05 May 2014

Movie Review: The Double (2013)


"I'm like Pinocchio. I'm a wooden boy."

Keberhasilan itu datang dari usaha kita sendiri, bukan dari pemberian orang lain. Terkadang rasa ragu dan takut yang sering kali menjadi penghalang terwujud kalimat tadi, sikap tidak berani mengambil aksi yang justru menciptakan ruang dan kesempatan yang dapat dimanfaatkan oleh orang lain, dan memberikan dampak buruk bagi kita. Isu tersebut yang coba dibawa oleh film ini dengan mengandalkan mitologi doppelganger yang konon menjadi pertanda sebuah bad luck, dikemas dengan serius dan santai bersama komedi dan drama percintaan. The Double, a creepy and funny psychological (and maybe love) story.

Teropong mungkin adalah teman terbaik bagi pria introvert bernama Simon James (Jesse Eisenberg), mengamati dengan tekun sebuah ruangan di gedung seberang tempat ia tinggal, kamar tempat tinggal seorang wanita bernama Hannah (Mia Wasikowska). Simon telah lama secara diam-diam menyukai Hannah, wanita yang bisa disebut menjadi satu-satunya alasan bagi Simon untuk tetap bertahan di perusahaan statistik tempat ia bekerja, tempat dimana ia setiap hari bertarung dengan petugas keamanan yang tidak pernah mengakui eksistensinya meskipun faktanya ia telah bekerja selama tujuh tahun disana.

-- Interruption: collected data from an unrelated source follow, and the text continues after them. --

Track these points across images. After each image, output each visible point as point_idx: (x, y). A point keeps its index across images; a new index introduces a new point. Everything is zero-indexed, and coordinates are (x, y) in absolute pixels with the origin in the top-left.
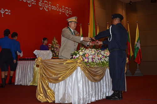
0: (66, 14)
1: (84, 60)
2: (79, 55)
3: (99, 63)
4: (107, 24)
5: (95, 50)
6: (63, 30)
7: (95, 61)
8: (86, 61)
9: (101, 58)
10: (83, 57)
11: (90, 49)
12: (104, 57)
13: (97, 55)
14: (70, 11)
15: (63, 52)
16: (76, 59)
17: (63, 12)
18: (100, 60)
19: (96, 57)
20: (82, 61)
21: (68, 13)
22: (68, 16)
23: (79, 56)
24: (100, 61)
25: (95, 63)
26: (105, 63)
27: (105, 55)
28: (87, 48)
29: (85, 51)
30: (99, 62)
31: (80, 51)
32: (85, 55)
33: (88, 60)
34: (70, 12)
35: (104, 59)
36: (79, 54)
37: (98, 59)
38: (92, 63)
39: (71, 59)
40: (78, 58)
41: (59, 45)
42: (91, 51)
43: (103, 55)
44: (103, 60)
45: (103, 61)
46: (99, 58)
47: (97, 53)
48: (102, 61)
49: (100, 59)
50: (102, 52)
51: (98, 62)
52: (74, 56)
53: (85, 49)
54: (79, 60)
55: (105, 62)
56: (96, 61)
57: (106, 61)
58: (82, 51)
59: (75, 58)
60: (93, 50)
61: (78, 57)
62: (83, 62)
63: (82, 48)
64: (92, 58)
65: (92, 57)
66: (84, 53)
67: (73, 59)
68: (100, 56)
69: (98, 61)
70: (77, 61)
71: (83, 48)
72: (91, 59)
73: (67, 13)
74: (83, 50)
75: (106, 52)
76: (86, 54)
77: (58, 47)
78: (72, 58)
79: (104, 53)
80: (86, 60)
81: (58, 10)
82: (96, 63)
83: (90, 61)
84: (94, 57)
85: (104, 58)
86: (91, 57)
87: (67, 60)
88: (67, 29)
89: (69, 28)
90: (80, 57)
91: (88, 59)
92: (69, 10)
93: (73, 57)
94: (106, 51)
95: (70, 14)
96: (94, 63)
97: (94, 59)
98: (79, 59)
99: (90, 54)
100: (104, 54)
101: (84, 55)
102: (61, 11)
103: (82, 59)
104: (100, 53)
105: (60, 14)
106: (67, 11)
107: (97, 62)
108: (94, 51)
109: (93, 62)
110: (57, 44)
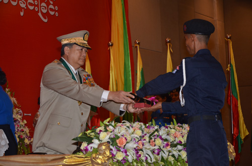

Tidak sampai disitu saja, ada pula Mr Papadopoulos (Wallace Shawn), manager yang selalu menganggap rendah hasil kerja dan menjadikan Simon terus merasa putus asa. Hal tersebut awalnya sempat berubah dengan kemunculan James Simon (Jesse Eisenberg), pegawai baru yang celakanya punya kepribadian yang berlawanan dengan Simon meskipun bentuk fisik mereka sangat identik. Simbiosis mutualisme mereka bangun tentu saja dengan Simon yang berambisi meraih cinta Hannah. Celakanya semua tidak berjalan mulus, dari sikap saling percaya yang memudar hingga melibatkan seorang wanita bernama Melanie (Yasmin Page).

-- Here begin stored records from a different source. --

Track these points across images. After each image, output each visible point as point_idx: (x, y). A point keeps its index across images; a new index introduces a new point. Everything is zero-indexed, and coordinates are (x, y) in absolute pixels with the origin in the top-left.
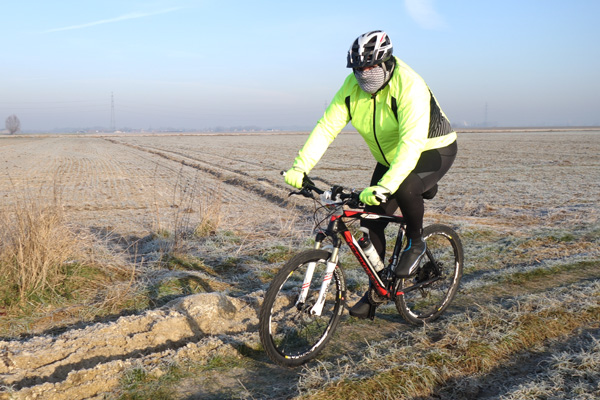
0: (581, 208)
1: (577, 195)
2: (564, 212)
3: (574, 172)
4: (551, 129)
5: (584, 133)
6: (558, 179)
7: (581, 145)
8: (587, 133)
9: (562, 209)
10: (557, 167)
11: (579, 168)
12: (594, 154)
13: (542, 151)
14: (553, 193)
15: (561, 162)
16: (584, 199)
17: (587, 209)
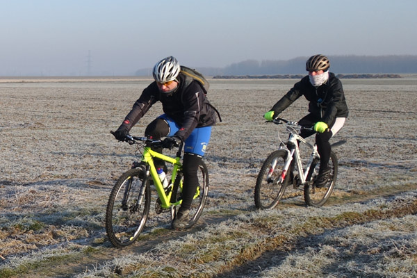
0: (51, 187)
1: (50, 168)
2: (33, 192)
3: (46, 138)
4: (23, 79)
5: (60, 85)
6: (29, 147)
7: (56, 102)
8: (64, 86)
9: (32, 188)
10: (28, 131)
11: (52, 132)
12: (69, 113)
13: (11, 110)
14: (23, 166)
15: (33, 124)
16: (57, 173)
17: (58, 188)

Terinspirasi dari novel berjudul The Double karya Fyodor Dostoyevsky, sulit untuk tidak membandingkan The Double dengan kompatriotnya yang juga mengusung konsep doppelganger, Enemy yang ditangani oleh Denis Villeneuve. Namun kemiripan mereka pada faktanya hanya sampai sebuah cakupan luas, hanya pada konsep utama, karena cara mereka bercerita dalam menggambarkan konsep tersebut ternyata jauh berbeda. Jika menilik soal cerita dapat dikatakan kedua film berada di level yang sama, tie, seri, namun pada bagian presentasi The Double berhasil mengalahkan rekannya tersebut, sebuah studi tentang sisi gelap jiwa manusia yang dikemas sama tajamnya namun dengan dinamika cerita yang lebih hidup.

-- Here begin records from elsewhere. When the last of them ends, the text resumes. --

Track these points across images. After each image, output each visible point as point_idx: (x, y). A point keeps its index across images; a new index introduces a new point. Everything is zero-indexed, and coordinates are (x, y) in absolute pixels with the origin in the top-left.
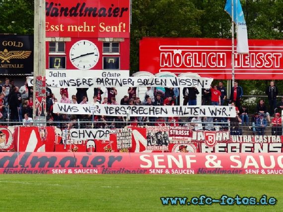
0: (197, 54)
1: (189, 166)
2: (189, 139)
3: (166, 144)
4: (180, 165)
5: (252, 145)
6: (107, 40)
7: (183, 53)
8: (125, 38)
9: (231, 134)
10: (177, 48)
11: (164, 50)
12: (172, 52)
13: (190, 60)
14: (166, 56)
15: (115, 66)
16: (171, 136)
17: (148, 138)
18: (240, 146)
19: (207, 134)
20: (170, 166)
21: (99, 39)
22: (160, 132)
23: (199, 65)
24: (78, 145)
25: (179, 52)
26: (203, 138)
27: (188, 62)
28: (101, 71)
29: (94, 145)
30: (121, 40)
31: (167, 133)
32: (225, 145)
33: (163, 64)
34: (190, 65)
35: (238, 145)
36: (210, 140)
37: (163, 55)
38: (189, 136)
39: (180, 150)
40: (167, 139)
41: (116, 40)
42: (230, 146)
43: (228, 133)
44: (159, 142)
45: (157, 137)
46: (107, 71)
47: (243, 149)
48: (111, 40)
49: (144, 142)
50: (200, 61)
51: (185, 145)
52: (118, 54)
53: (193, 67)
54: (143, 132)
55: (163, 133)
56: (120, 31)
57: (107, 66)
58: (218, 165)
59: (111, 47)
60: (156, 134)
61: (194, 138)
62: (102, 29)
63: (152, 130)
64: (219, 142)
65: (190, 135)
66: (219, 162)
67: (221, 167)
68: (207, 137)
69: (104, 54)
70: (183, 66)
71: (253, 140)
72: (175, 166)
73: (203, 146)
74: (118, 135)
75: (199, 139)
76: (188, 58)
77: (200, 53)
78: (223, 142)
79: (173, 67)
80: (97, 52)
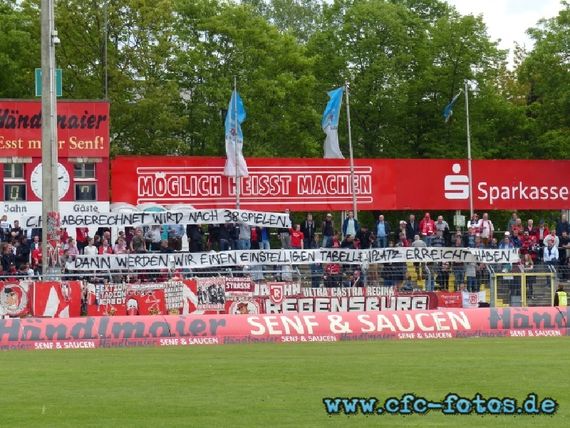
0: (184, 177)
1: (311, 331)
2: (250, 294)
3: (222, 301)
4: (300, 330)
5: (327, 300)
6: (80, 160)
7: (167, 177)
8: (104, 158)
9: (303, 285)
10: (160, 171)
11: (143, 173)
12: (154, 176)
13: (176, 186)
14: (146, 181)
15: (92, 196)
16: (227, 290)
17: (198, 294)
18: (314, 302)
19: (272, 287)
20: (288, 332)
21: (69, 160)
22: (214, 286)
23: (187, 192)
24: (116, 305)
25: (162, 175)
26: (268, 293)
27: (173, 189)
28: (72, 204)
29: (136, 305)
30: (98, 161)
31: (223, 286)
32: (294, 301)
33: (141, 193)
34: (176, 192)
35: (310, 301)
36: (276, 295)
37: (142, 180)
38: (250, 290)
39: (239, 309)
40: (223, 294)
41: (91, 161)
42: (301, 302)
43: (299, 285)
44: (214, 300)
45: (210, 292)
46: (80, 203)
47: (318, 306)
48: (85, 160)
49: (194, 299)
50: (188, 188)
51: (245, 302)
52: (93, 179)
53: (180, 197)
54: (192, 286)
55: (218, 287)
56: (96, 147)
57: (79, 196)
58: (346, 329)
59: (83, 170)
60: (210, 288)
61: (257, 293)
62: (73, 146)
63: (204, 283)
64: (288, 297)
65: (252, 289)
66: (347, 324)
67: (350, 331)
68: (272, 291)
69: (76, 180)
70: (167, 196)
71: (330, 293)
72: (294, 332)
73: (268, 303)
74: (166, 291)
75: (263, 294)
76: (173, 184)
77: (188, 177)
78: (293, 297)
79: (155, 196)
80: (66, 176)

Ya, ini lebih hidup, dan ini lebih menyenangkan. Richard Ayoade berhasil menggabungkan atau merangkai berbagai materi yang dihasilkan isu doppelganger itu kedalam sebuah narasi yang dinamis bersama Avi Korine. Setting visual yang sejak awal terus berteman dengan suasana gelap dan temaram untuk mendorong kesan moody, menjaga semua materi tetap sederhana sehingga mudah untuk diakses dan dinikmati, namun disisi lain juga cerdik mewarnai cerita dengan hal-hal asyik tanpa harus menghancurkan power dari paranoia yang ia tempatkan di posisi terdepan. Bersama fisik dan mental yang telah terisolasi pada sosok Simon kita akan diajak untuk ikut curiga, ikut cemas, terus merasa tegang sejak awal hingga akhir meskipun sering ditemani dengan tawa.

The Double berpeluang memperoleh label sebagai sebuah presentasi dangkal dari isu potensial, namun Richard Ayoade berhasil memetik buah positif dari keputusannya untuk tidak menjadikan The Double tampak rumit. Ini seperti melihat Maurice Moss sedang menjadi sutradara, tidak mau bermain-main dengan hal rumit yang berpotensi menjadikannya tampak palsu, dan memilih untuk membentuk dunia masa depan fantasi miliknya itu dengan mengandalkan kebebasan dalam style. Ada fokus yang tajam pada pesan utama yang ingin ia bawa, namun disisi lain dibalut bersama black comedy dalam irama off-beat yang renyah dan lucu membentuk kekacauan canggung yang terus mampu menebar pesona dan rasa penasaran yang misterius sekalipun sejak awal ia tidak pernah menjadikan konflik utama tampak seperti sebuah misteri.


The Double tidak membawa penontonnya menuju jawaban atas pertanyaan. Memberinya status sebagai sebuah studi karakter juga sulit, mungkin sebuah observasi dari psikologi manusia yang perlahan menuju jurang kehancuran karena keputusan buruk yang ia lakukan, masih dilengkapi dengan penggunaan isu idealisme dan rasa percaya seperti yang pernah ia bawa di Submarine. Ya, ini mungkin bukan sebuah lompatan yang besar dari Richard Ayoade tapi ada sebuah rasa puas  ketika sosok yang saya kenal dari IT Crowds ini secara perlahan mulai mampu membangun image yang ia miliki. Membentuk rasa putus asa dan kebingungan pada cerita dan karakter secara mumpuni, namun tetap tampil bebas bahkan liar di bagian lain, tampil eksperimental menggunakan hal-hal standard dalam gerak dan timing yang cekatan dan juga tepat. 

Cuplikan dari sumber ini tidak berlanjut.